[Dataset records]
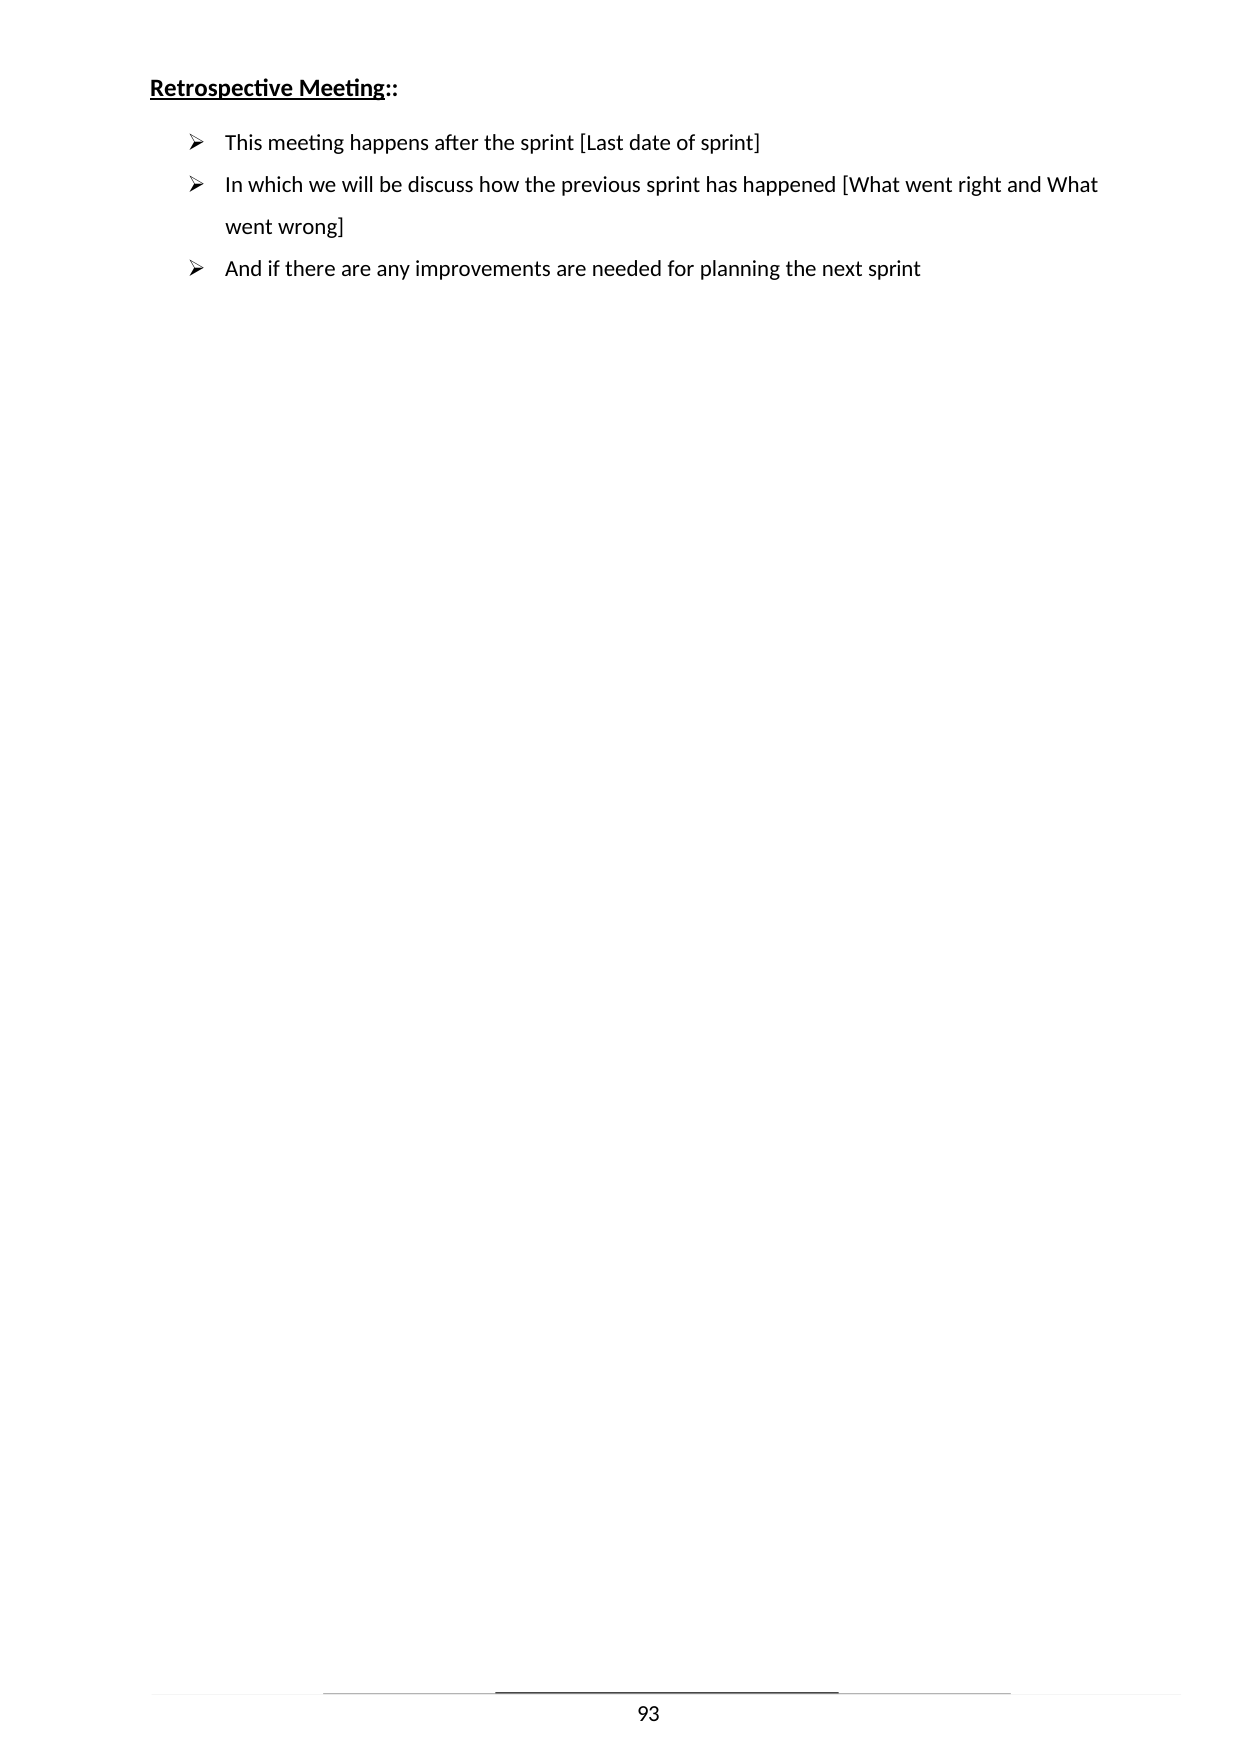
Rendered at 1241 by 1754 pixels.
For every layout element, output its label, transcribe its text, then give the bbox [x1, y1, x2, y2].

picture [151, 1690, 1182, 1698]
list In which we will be discuss how the previous sprint has happened [What went right and What went wrong] [187, 170, 1108, 240]
list This meeting happens after the sprint [Last date of sprint] [187, 128, 1180, 156]
subtitle Retrospective Meeting:: [150, 72, 1180, 103]
list And if there are any improvements are needed for planning the next sprint [187, 254, 1180, 282]
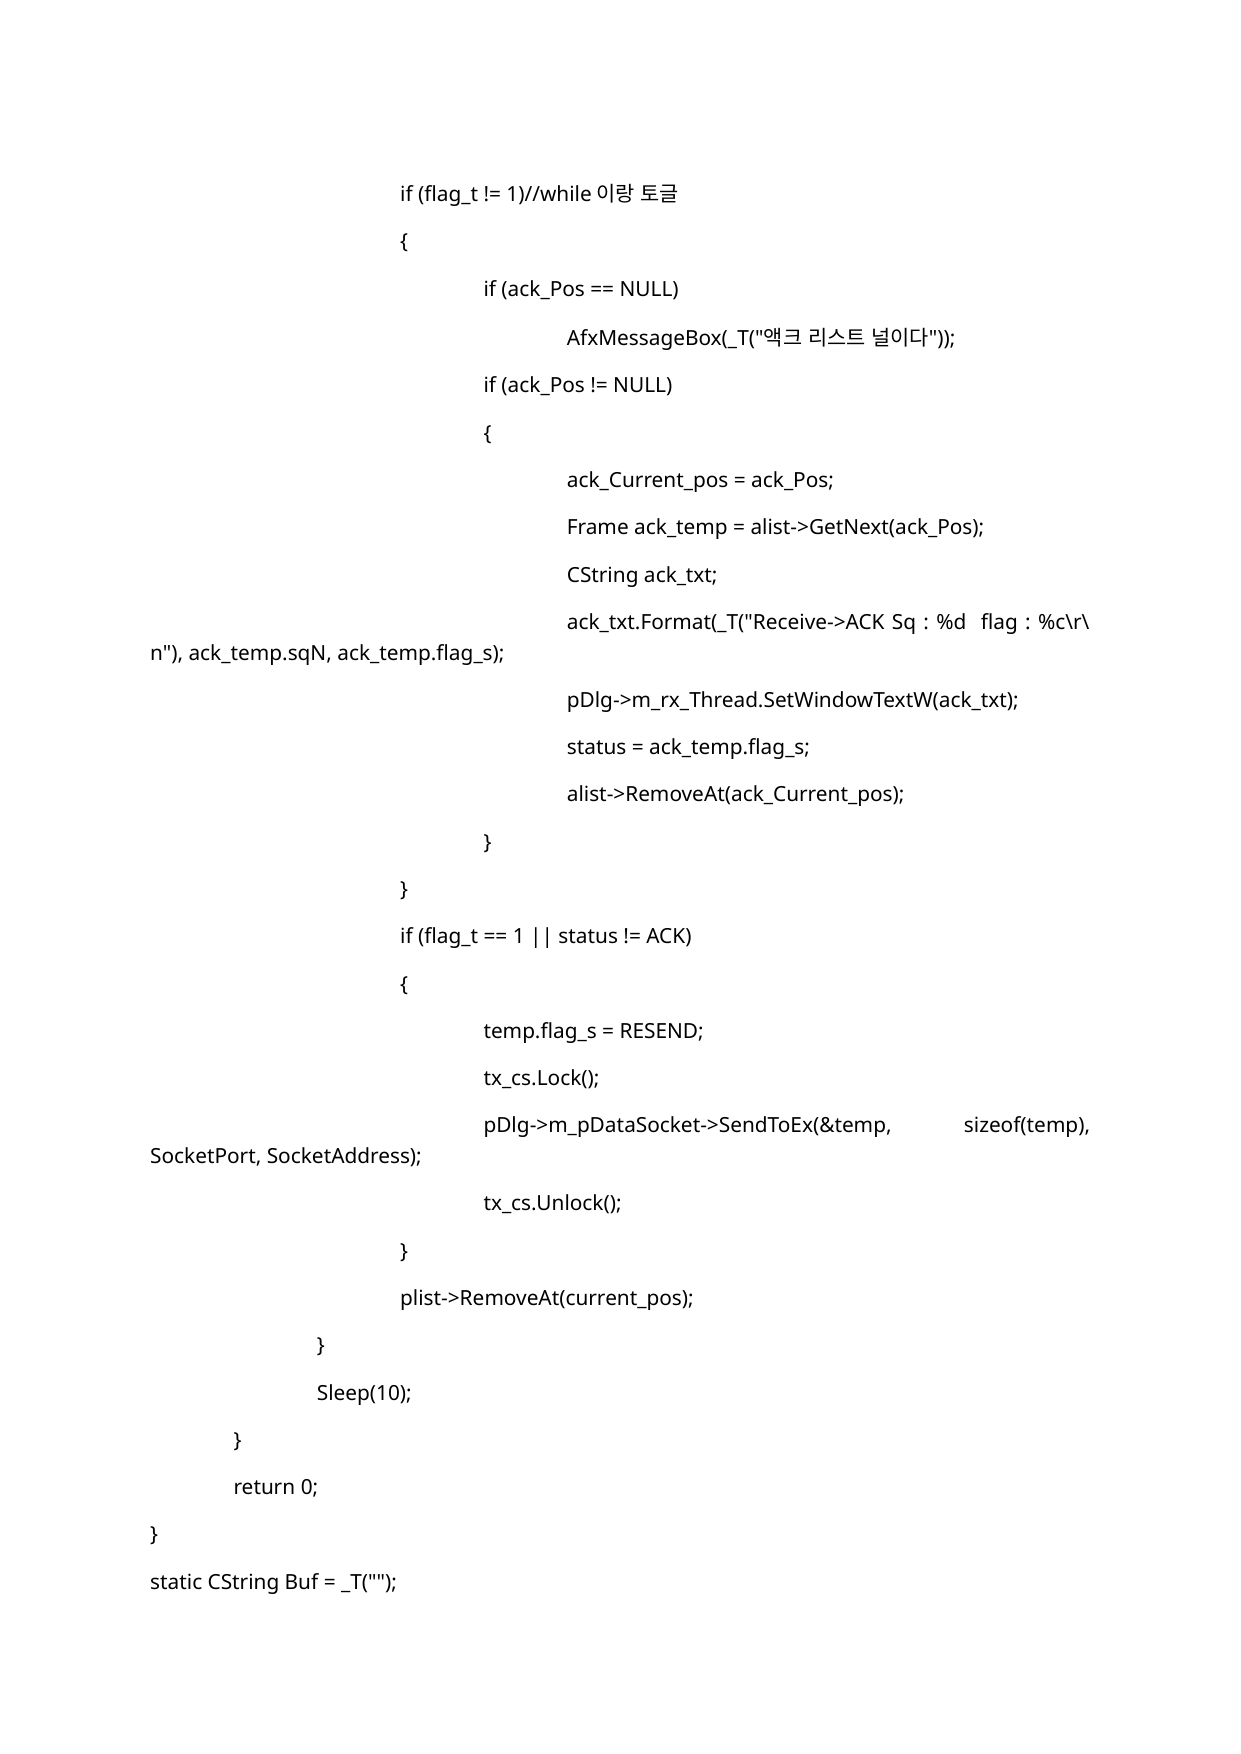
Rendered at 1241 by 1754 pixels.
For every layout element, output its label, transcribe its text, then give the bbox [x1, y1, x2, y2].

text status = ack_temp.flag_s; [150, 732, 1090, 761]
text Frame ack_temp = alist->GetNext(ack_Pos); [150, 512, 1090, 541]
text { [150, 418, 1090, 446]
text tx_cs.Lock(); [150, 1063, 1090, 1092]
text if (flag_t != 1)//while이랑 토글 [150, 177, 1090, 207]
text plist->RemoveAt(current_pos); [150, 1283, 1090, 1311]
text } [150, 874, 1090, 902]
text CString ack_txt; [150, 560, 1090, 588]
text } [150, 1425, 1090, 1453]
text pDlg->m_rx_Thread.SetWindowTextW(ack_txt); [150, 685, 1090, 713]
text static CString Buf = _T(""); [150, 1567, 1090, 1595]
text ack_txt.Format(_T("Receive->ACK Sq : %d flag : %c\r\n"), ack_temp.sqN, ack_temp.flag_s); [150, 607, 1090, 666]
text Sleep(10); [150, 1378, 1090, 1406]
text alist->RemoveAt(ack_Current_pos); [150, 779, 1090, 808]
text } [150, 1330, 1090, 1359]
text tx_cs.Unlock(); [150, 1188, 1090, 1217]
text pDlg->m_pDataSocket->SendToEx(&temp, sizeof(temp), SocketPort, SocketAddress); [150, 1111, 1090, 1169]
text } [150, 1519, 1090, 1548]
text AfxMessageBox(_T("액크 리스트 널이다")); [150, 321, 1090, 351]
text } [150, 1236, 1090, 1264]
text { [150, 227, 1090, 255]
text if (ack_Pos == NULL) [150, 274, 1090, 302]
text { [150, 969, 1090, 997]
text temp.flag_s = RESEND; [150, 1016, 1090, 1044]
text if (flag_t == 1 || status != ACK) [150, 921, 1090, 950]
text if (ack_Pos != NULL) [150, 371, 1090, 399]
text } [150, 827, 1090, 855]
text return 0; [150, 1472, 1090, 1501]
text ack_Current_pos = ack_Pos; [150, 465, 1090, 493]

▸ **What to produce**
Restate every record above word for word, without images.

▸ **Task answer**
Rendered at 1241 by 1754 pixels.
For every layout element, output its label, transcribe its text, then give the bbox [x1, y1, x2, y2].

picture [151, 1690, 1182, 1698]
list In which we will be discuss how the previous sprint has happened [What went right and What went wrong] [187, 170, 1108, 240]
list This meeting happens after the sprint [Last date of sprint] [187, 128, 1180, 156]
subtitle Retrospective Meeting:: [150, 72, 1180, 103]
list And if there are any improvements are needed for planning the next sprint [187, 254, 1180, 282]
Rendered at 1241 by 1754 pixels.
For every layout element, output its label, transcribe its text, then give the bbox [x1, y1, x2, y2].

text status = ack_temp.flag_s; [150, 732, 1090, 761]
text Frame ack_temp = alist->GetNext(ack_Pos); [150, 512, 1090, 541]
text { [150, 418, 1090, 446]
text tx_cs.Lock(); [150, 1063, 1090, 1092]
text if (flag_t != 1)//while이랑 토글 [150, 177, 1090, 207]
text plist->RemoveAt(current_pos); [150, 1283, 1090, 1311]
text } [150, 874, 1090, 902]
text CString ack_txt; [150, 560, 1090, 588]
text } [150, 1425, 1090, 1453]
text pDlg->m_rx_Thread.SetWindowTextW(ack_txt); [150, 685, 1090, 713]
text static CString Buf = _T(""); [150, 1567, 1090, 1595]
text ack_txt.Format(_T("Receive->ACK Sq : %d flag : %c\r\n"), ack_temp.sqN, ack_temp.flag_s); [150, 607, 1090, 666]
text Sleep(10); [150, 1378, 1090, 1406]
text alist->RemoveAt(ack_Current_pos); [150, 779, 1090, 808]
text } [150, 1330, 1090, 1359]
text tx_cs.Unlock(); [150, 1188, 1090, 1217]
text pDlg->m_pDataSocket->SendToEx(&temp, sizeof(temp), SocketPort, SocketAddress); [150, 1111, 1090, 1169]
text } [150, 1519, 1090, 1548]
text AfxMessageBox(_T("액크 리스트 널이다")); [150, 321, 1090, 351]
text } [150, 1236, 1090, 1264]
text { [150, 227, 1090, 255]
text if (ack_Pos == NULL) [150, 274, 1090, 302]
text { [150, 969, 1090, 997]
text temp.flag_s = RESEND; [150, 1016, 1090, 1044]
text if (flag_t == 1 || status != ACK) [150, 921, 1090, 950]
text if (ack_Pos != NULL) [150, 371, 1090, 399]
text } [150, 827, 1090, 855]
text return 0; [150, 1472, 1090, 1501]
text ack_Current_pos = ack_Pos; [150, 465, 1090, 493]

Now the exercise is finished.